The Colorado Farm & Food Alliance is proud to be a partner in a winning team for a national clean energy prize, the only winning team from Colorado. The SOLVE IT Prize will help launch an innovative project to clean up a former coal mine in Delta County, destroy climate-harming methane pollution and create jobs. Sponsored by the U.S. Department of Energy, it is made possible through climate funding in the Bipartisan Infrastructure Law. 

When the government works, it can benefit innovation and the environment even in a remote mountain valley of a few thousand people. But when addressing climate change becomes a political puck to be batted about, rural Colorado suffers. 

Remote places and rural spaces are already under-resourced. An inadequate transportation network is made even more vulnerable due to escalating impacts from climate change. As heat related-injuries rise and insect-borne diseases like West Nile are spread more quickly over an expanding range, people in rural places, both resident and visitor — who are outdoors more and where health care services are often poor at best — are put at higher risk. 

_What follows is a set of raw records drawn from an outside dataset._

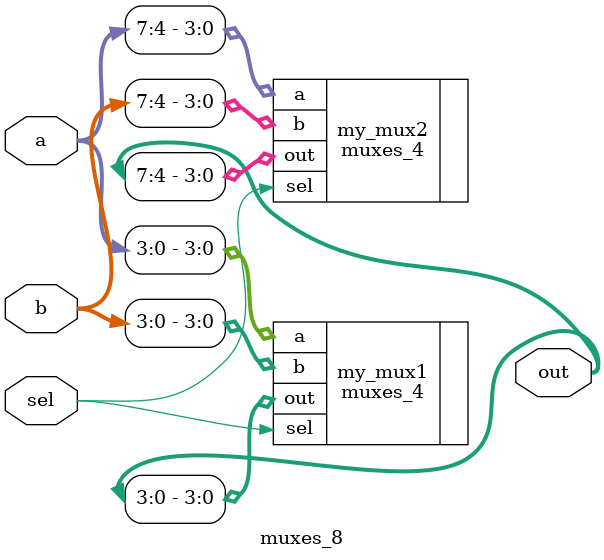
<source format=v>
module muxes_8(a, b, sel, out);

	input [7:0] a,b;
	input sel;
	output [7:0] out;
	
	muxes_4 my_mux1(.a(a[3:0]), .b(b[3:0]), .sel(sel), .out(out[3:0]));
	muxes_4 my_mux2(.a(a[7:4]), .b(b[7:4]), .sel(sel), .out(out[7:4]));

	
endmodule

</source>
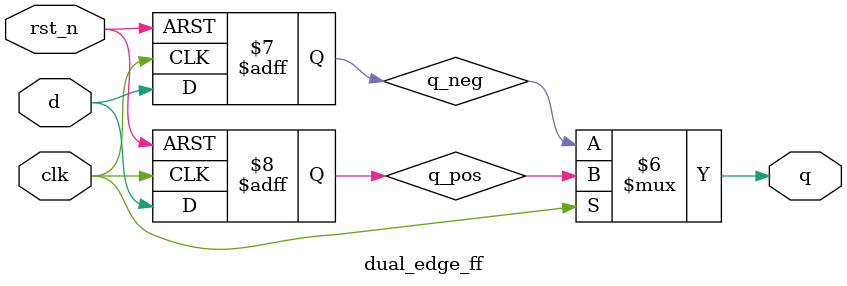
<source format=v>
module dual_edge_ff (
 input wire clk,
 input wire rst_n,
 input wire d,
 output reg q
);

 reg q_pos, q_neg;

 always @(posedge clk or negedge rst_n)
 if (!rst_n)
 q_pos <= 1'b0;
 else
 q_pos <= d;

 always @(negedge clk or negedge rst_n)
 if (!rst_n)
 q_neg <= 1'b0;
 else
 q_neg <= d;

 // Output combines both paths (could use mux or toggle logic if needed)
 always @(*) begin
 q = clk ? q_pos : q_neg;
 end

endmodule
</source>
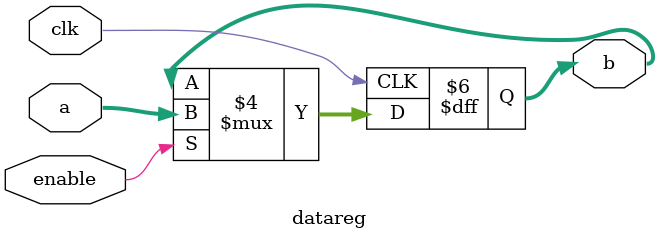
<source format=v>
module datareg (clk,a,b,enable);
input [7:0] a;
input clk,enable;
output [7:0] b;
reg [7:0] b;

initial begin
b=0;
end


always @(posedge clk) begin
     if (enable==1) begin
			b<=a;
		end
  end 


endmodule
</source>
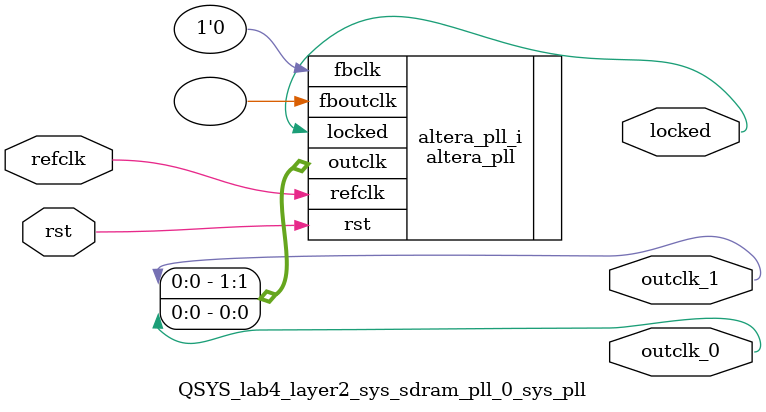
<source format=v>
`timescale 1ns/10ps
module  QSYS_lab4_layer2_sys_sdram_pll_0_sys_pll(

	// interface 'refclk'
	input wire refclk,

	// interface 'reset'
	input wire rst,

	// interface 'outclk0'
	output wire outclk_0,

	// interface 'outclk1'
	output wire outclk_1,

	// interface 'locked'
	output wire locked
);

	altera_pll #(
		.fractional_vco_multiplier("false"),
		.reference_clock_frequency("50.0 MHz"),
		.operation_mode("direct"),
		.number_of_clocks(2),
		.output_clock_frequency0("50.000000 MHz"),
		.phase_shift0("0 ps"),
		.duty_cycle0(50),
		.output_clock_frequency1("50.000000 MHz"),
		.phase_shift1("-3000 ps"),
		.duty_cycle1(50),
		.output_clock_frequency2("0 MHz"),
		.phase_shift2("0 ps"),
		.duty_cycle2(50),
		.output_clock_frequency3("0 MHz"),
		.phase_shift3("0 ps"),
		.duty_cycle3(50),
		.output_clock_frequency4("0 MHz"),
		.phase_shift4("0 ps"),
		.duty_cycle4(50),
		.output_clock_frequency5("0 MHz"),
		.phase_shift5("0 ps"),
		.duty_cycle5(50),
		.output_clock_frequency6("0 MHz"),
		.phase_shift6("0 ps"),
		.duty_cycle6(50),
		.output_clock_frequency7("0 MHz"),
		.phase_shift7("0 ps"),
		.duty_cycle7(50),
		.output_clock_frequency8("0 MHz"),
		.phase_shift8("0 ps"),
		.duty_cycle8(50),
		.output_clock_frequency9("0 MHz"),
		.phase_shift9("0 ps"),
		.duty_cycle9(50),
		.output_clock_frequency10("0 MHz"),
		.phase_shift10("0 ps"),
		.duty_cycle10(50),
		.output_clock_frequency11("0 MHz"),
		.phase_shift11("0 ps"),
		.duty_cycle11(50),
		.output_clock_frequency12("0 MHz"),
		.phase_shift12("0 ps"),
		.duty_cycle12(50),
		.output_clock_frequency13("0 MHz"),
		.phase_shift13("0 ps"),
		.duty_cycle13(50),
		.output_clock_frequency14("0 MHz"),
		.phase_shift14("0 ps"),
		.duty_cycle14(50),
		.output_clock_frequency15("0 MHz"),
		.phase_shift15("0 ps"),
		.duty_cycle15(50),
		.output_clock_frequency16("0 MHz"),
		.phase_shift16("0 ps"),
		.duty_cycle16(50),
		.output_clock_frequency17("0 MHz"),
		.phase_shift17("0 ps"),
		.duty_cycle17(50),
		.pll_type("General"),
		.pll_subtype("General")
	) altera_pll_i (
		.rst	(rst),
		.outclk	({outclk_1, outclk_0}),
		.locked	(locked),
		.fboutclk	( ),
		.fbclk	(1'b0),
		.refclk	(refclk)
	);
endmodule


</source>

Luckily in the last Congress progress was made in funding climate action, including the Infrastructure Law and the Inflation Reduction Act. Now, that funding is reaching into places like the North Fork Valley. But even those first steps might be in jeopardy if backward-looking politicians reverse progress made. With the political season here and heated rhetoric in more favor than finding solutions, the risk is real. Climate realists in Congress must defend the gains that have been made from ill-founded rollbacks and attacks. 

The value of these projects should not be understated. The Inflation Reduction Act and Infrastructure Law have spurred new and innovative development on clean energy and other climate solutions. Recently, Latitude Media, which covers climate technology, noted that investment banks appreciate these landmark pieces of legislation for the certainty they provide, writing, “The IRA-provided regulatory clarity has given investors and developers a longer runway than ever before, which means opportunity to innovate.”

And it’s not just investors who respond to certainty. It allows communities to better plan for projects as well and for businesses to develop around changing economies and needs. Western Colorado has already benefited significantly from climate action funding enacted by the previous Congress. This includes water projects to boost efficiencies and drought resilience, clean energy and transportation funding, and new programs to build up a conservation workforce

Looking at our history, western Colorado still relies on projects funded with smart federal investments made 100 years ago or longer. This includes projects built by the original Civilian Conservation Corps established by President Franklin Roosevelt in 1933, and major projects like the Gunnison Tunnel, which put the Uncompahgre Valley into irrigated agriculture in 1909. Investments made today can likewise bring decades of enduring return. 

Moreover, there is an intrinsic fairness in ensuring that ample funds get to rural places. In the North Fork, we may be about 9,000 people, but we are home to Colorado’s most productive coal mine. Legacy pollution from 120 years of coal mining is a fact, and methane venting into the atmosphere is a climate risk and a threat to public health too. A recent article in the Daily Yonder, which covers rural issues, reported how greenhouse gasses being produced in many rural places are emitted to provide for urban and suburban Americans. 

Politicians talk about how much they value “flyover country.” But in the waning days of this Congress, make no mistake: cutting climate and conservation funding will hurt rural places, not lift them up. Cutting funding will keep rural America under-resourced and it will make it harder for people to innovate solutions that are best suited for their communities. 

The Colorado Farm & Food Alliance is eager to help make the Delta County coal mine project a success. But any limits on what can be done in the space of rural climate action is not due to a lack of need, creativity or capabilities. Limits are mostly set intentionally or through neglect by those who wield economic anxiety and thwart action for personal or partisan reward. 

Current federal climate funding should be preserved and more should be made available to communities, including in rural Colorado. Congress should not cut funding but should continue to support projects, solutions and practices that are innovative, beneficial and effective

While significant steps were taken in the last Congress, the current one has not followed suit. But that may not yet be the worst of it. 

This progress already made is critically important. It must be defended and must only be the start. Colorado Farm & Food Alliance urges elected leaders to heed this call, secure the climate funding in the IRA and Infrastructure Law and work to expand, not shrink, these opportunities for all American communities. 

Pete Kolbenschlag lives in Delta County and is director of the Colorado Farm & Food Alliance and a long-time rural advocate and climate activist.